Big BALLAST make BIG piles


----------



## 4evergreenlawns (Oct 22, 2002)

never had any issue with the F-450 or F-550 (both 4X4). With the 4X4 I would think you have to have the Limited Slip rear end which comes in 4:30 gear i think. We have not seen 18"+ of snow either. During the summer we are not in the mud much as that is what I use the New Holland 180 for so for my application I am happy. 

I also run salt in both of these trucks during a storm. So I am running with some weight and never really plow empty much except at the end of the run of course. Oh, Blizzard 8611LP on both for plows. 

As for tires I love the G124's I put on the F-450 but now I am being told they are discontinued. The General on the F-550 are doing OK but I would like to go up to a load range F and something more like the G124. 


Good luck. Let us know what you do. 

Ron G.


----------



## Mark Oomkes (Dec 10, 2000)

92XT;454267 said:


> Big BALLAST make BIG piles


Lemme guess, 9FT.PILES?


----------



## Little Jon (Nov 3, 2007)

Emerscape;283070 said:


> Im pretty sure my 4x4 was working because when i turned sharp it would jump (u know what i mean) a little.

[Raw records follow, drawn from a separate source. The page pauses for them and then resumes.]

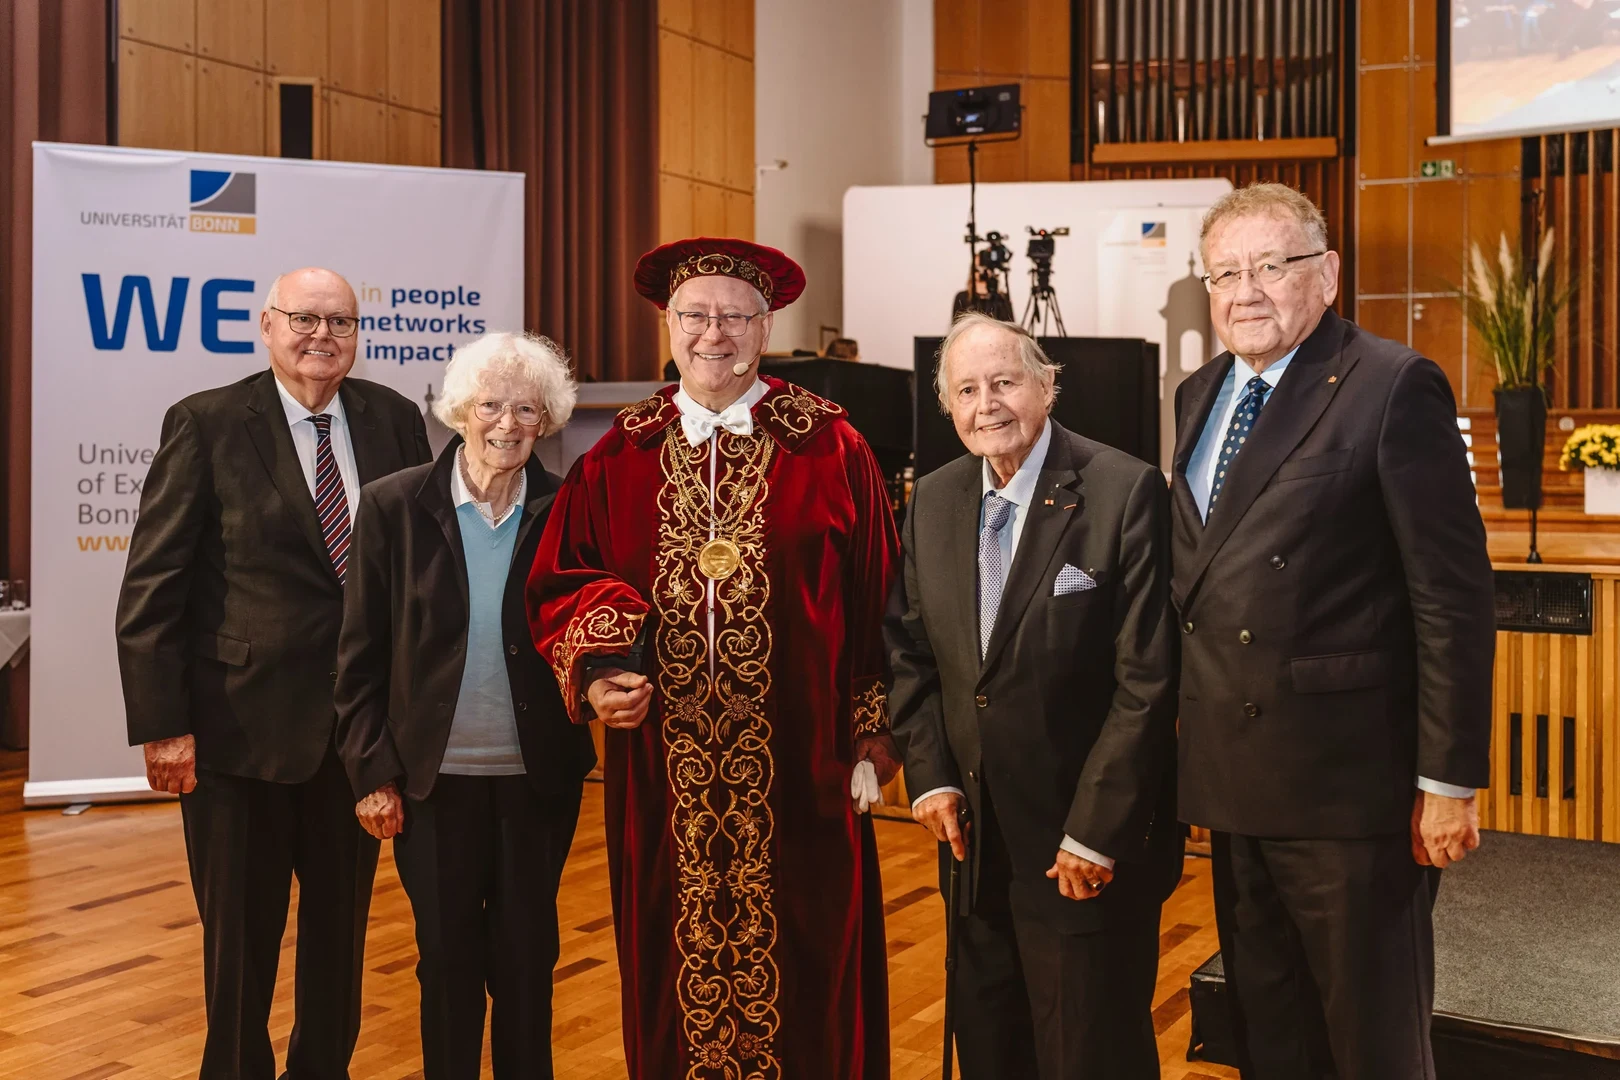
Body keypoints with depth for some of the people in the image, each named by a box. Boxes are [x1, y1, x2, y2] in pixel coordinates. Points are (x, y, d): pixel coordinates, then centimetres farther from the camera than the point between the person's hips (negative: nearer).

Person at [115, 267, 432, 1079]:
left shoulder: (394, 420, 3)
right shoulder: (208, 424, -6)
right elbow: (152, 585, -8)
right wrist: (162, 724, -13)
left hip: (361, 724, 3)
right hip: (242, 725, -3)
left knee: (341, 928, 18)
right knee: (240, 934, 12)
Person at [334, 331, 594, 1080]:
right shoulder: (394, 505, -6)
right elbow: (361, 654, -3)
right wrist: (372, 772, -6)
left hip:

We call that the 4wd shuffle. We have both a 350 & 550 dump with no weight in the back, they both work great. Im sure if we put weight they would work even better, but we dont see a need. For us its already a pain in the a$$ to strip the trucks before a storm, we dont want to add putting stuff in to.


----------



## BOSS550 (Jan 19, 2007)

I had to put no less than 2 ton in the back of both of my F550's. The dump I'd tilt the body up to get it all to the rear against the gate. It had an 11' steel Heil body and it would plow o.k empty but loaded up it was unstopable. It had the 6 max trax General on it and thay were o.k. I replaced them with Goodyear 124's and then it really kicked ass. My other F550 had a 12 foot flatbed. Forget it. No weight= no plowing. Again about 2-3 ton on the rear fixed that. That had only 4 General Max trax and 2 General shouldered tires. IT worked but not the greatest. I think alot of how those 450/550's plow has to do with the wheelbase.


----------



## 3bladz (Dec 8, 2005)

rob1325;283906 said:


> Let us know what you like better. I would be very interested in your findings.


I would too. My 450 struggles w traction too. But at $250 a tire I just havent felt like spending over 1500 for the G124's
One thing I would like to point out is the 19.5 tires have a lot harder compound for longer wear and have stiffer sidewalls than the 10 ply 16's 
One thing to try would be reducing the tire psi.


----------